Kamis, 29 November 2012

Senate Votes to Save the Navy's 'Great Green Fleet'

The Senate on Wednesday threw a life raft to the Navy's beleaguered plan to power its ships and jets with biofuel.

Navy Secretary Ray Mabus trumpeted the program as key to service's long-term stability, pledging $170 million to kickstart the wobbly biofuel industry, promising to get half the Navy's fuel from alternative sources by 2020, and making plans to dispatch an eco-friendly 'Great Green Fleet' in 2016.

But the ambitious plan appeared to be all but dead in May. Some Congressmen were ticked off by the $15 per-gallon price ' four times the going rate for old-school fuel ' and wary of the White House's interest in green technologies after the meltdown of Solyndra, the administration-friendly solar firm. Nor did key lawmakers much care for Mabus' push for the alternative fuels at a time when the budgets for ships and sailors were rapidly shrinking. A little-noticed Defense Department report surfaced showing that the Navy could spend as much as an extra $1.76 billion per year on biofuel.

Both the Republican-led House Armed Services Committee and the Democratic-led Senate Armed Services Committee passed amendments to the Pentagon's budget that forbade the Defense Department from paying any more for green fuels than for fossil ones. That kind of restriction, if codified into law, would effectively kill any more biofuel buys. Observers ' including this one ' said the chances were 'growing dim' that the Navy would ever get the chance to make those purchases.

But several things changed after the legislative defeats. The Navy ran a successful, if limited, test of their biofuels during a brief demonstration sail of the 'Great Green Fleet,' an alternatively powered carrier strike group. They pledged never to overpay for biofuels, ever, while the Solyndra scandal slid off the front pages. Behind the scenes, groups like the Pew Project on National Security, Energy and Climate lobbied lawmakers. Then, of course, President Obama won re-election. That left Republicans a little less eager for budget-cutting measures, and Democrats a little more inclined to back the president, who had strongly and vocally supported the biofuel push.
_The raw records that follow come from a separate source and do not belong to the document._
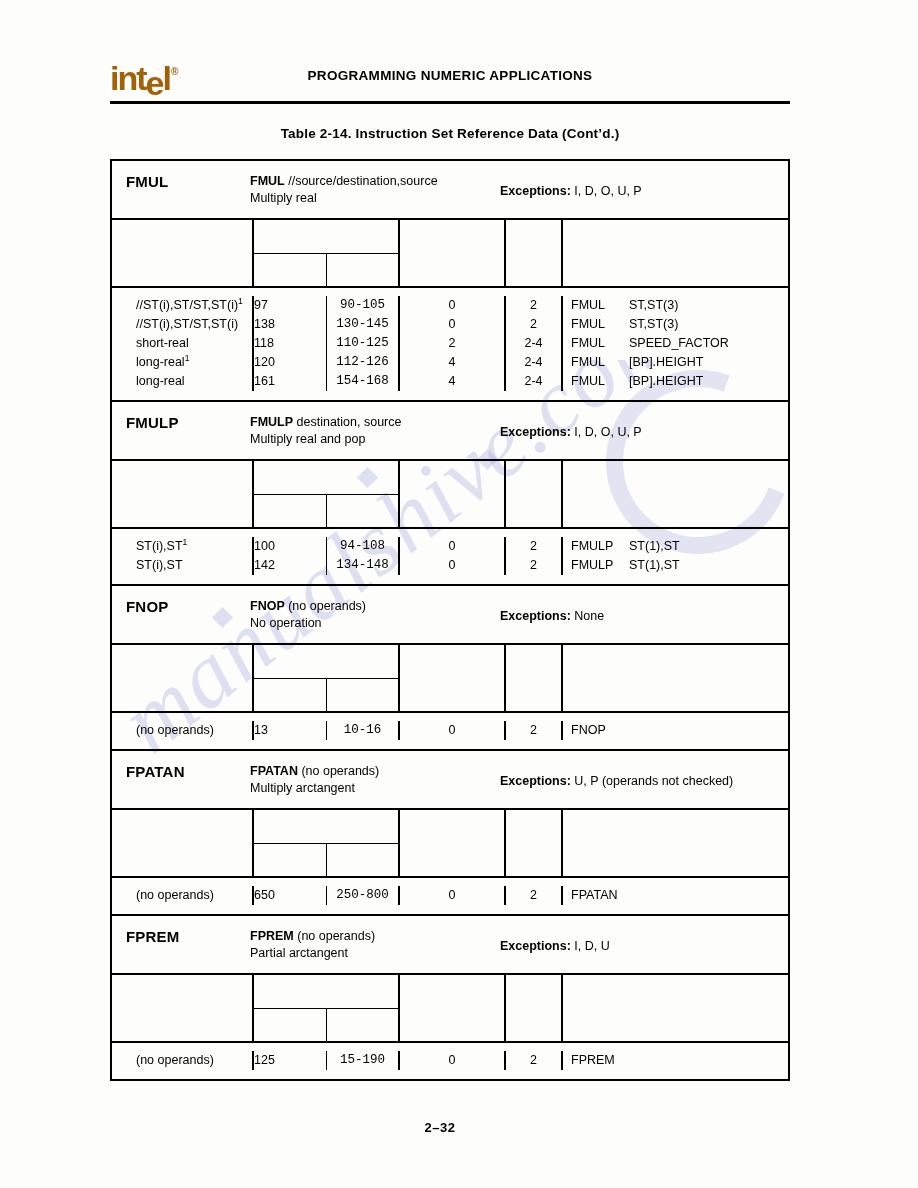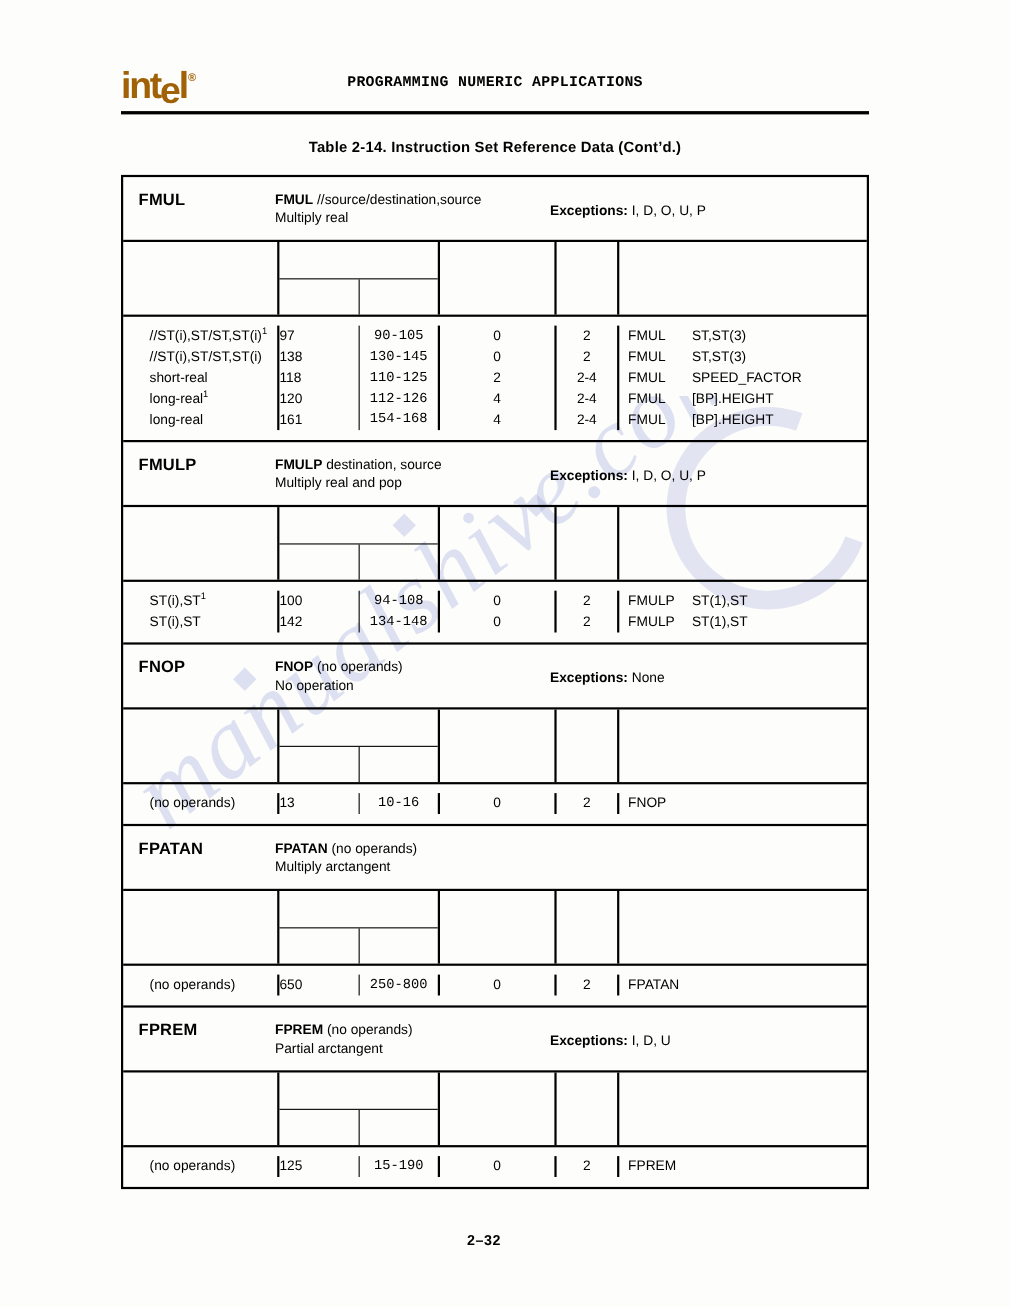--- a/index.html
+++ b/index.html
@@ -109,7 +109,6 @@
     font-size: 13.5px;
     font-weight: bold;
     letter-spacing: 0.3px;
-    font-family: Liberation Mono, monospace;
   }
   .header-rule {
     position: absolute;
On Wednesday, the Senate voted to strip away the anti-biofuel amendment, 62-37. Republicans John Barrasso, John Thune, Roy Blunt and Jerry Moran. So did Susan Collins, who missed the May vote on biofuels in the Armed Services Committee ' allowing the amendment to pass by a single 'yea.'

'DOD is the largest single user of oil in the world, consuming more than 355,000 barrels of oil per day in Fiscal Year 2011. Despite increased domestic production of traditional fossil fuels, rising global oil prices and market volatility caused DOD's fuel bill to rise more than $19 billion in Fiscal Year 2011,' Collins and 37 of her colleagues wrote in a letter to the Senate's leadership (.pdf), urging for the amendment to be taken out. 'Alternative fuels will not supplant fossil fuels entirely; however, replacing even a fraction of the fuel consumed by DOD with domestic alternative fuels has the potential to advance U.S. national security, strategic flexibility, and insulate the defense budget against future spikes in the cost of fossil fuels.'

The alternative-fuel effort still faces major hurdles. A second amendment remains in place that bars the Navy from spending that $170 million to promote the biofuel industry. The House of Representatives is not only controlled by Republicans, but Republicans far more conservative than Collins. They're far less less likely to change direction on the biofuel push.